Brief: Lines before the one containing "ludziom może prowadzić" are to be left out; reproduce that line and all the rest of the entries exactly.

Records for this task:
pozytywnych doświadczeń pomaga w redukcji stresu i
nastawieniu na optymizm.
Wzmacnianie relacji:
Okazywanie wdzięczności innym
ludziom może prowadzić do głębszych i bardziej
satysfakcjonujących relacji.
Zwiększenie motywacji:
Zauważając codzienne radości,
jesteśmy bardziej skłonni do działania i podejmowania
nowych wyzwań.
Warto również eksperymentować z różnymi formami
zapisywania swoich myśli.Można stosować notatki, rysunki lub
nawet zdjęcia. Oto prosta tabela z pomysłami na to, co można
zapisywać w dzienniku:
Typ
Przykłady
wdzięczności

Exercise answer:
ludziom może prowadzić do głębszych i bardziej
satysfakcjonujących relacji.
Zwiększenie motywacji:
Zauważając codzienne radości,
jesteśmy bardziej skłonni do działania i podejmowania
nowych wyzwań.
Warto również eksperymentować z różnymi formami
zapisywania swoich myśli.Można stosować notatki, rysunki lub
nawet zdjęcia. Oto prosta tabela z pomysłami na to, co można
zapisywać w dzienniku:
Typ
Przykłady
wdzięczności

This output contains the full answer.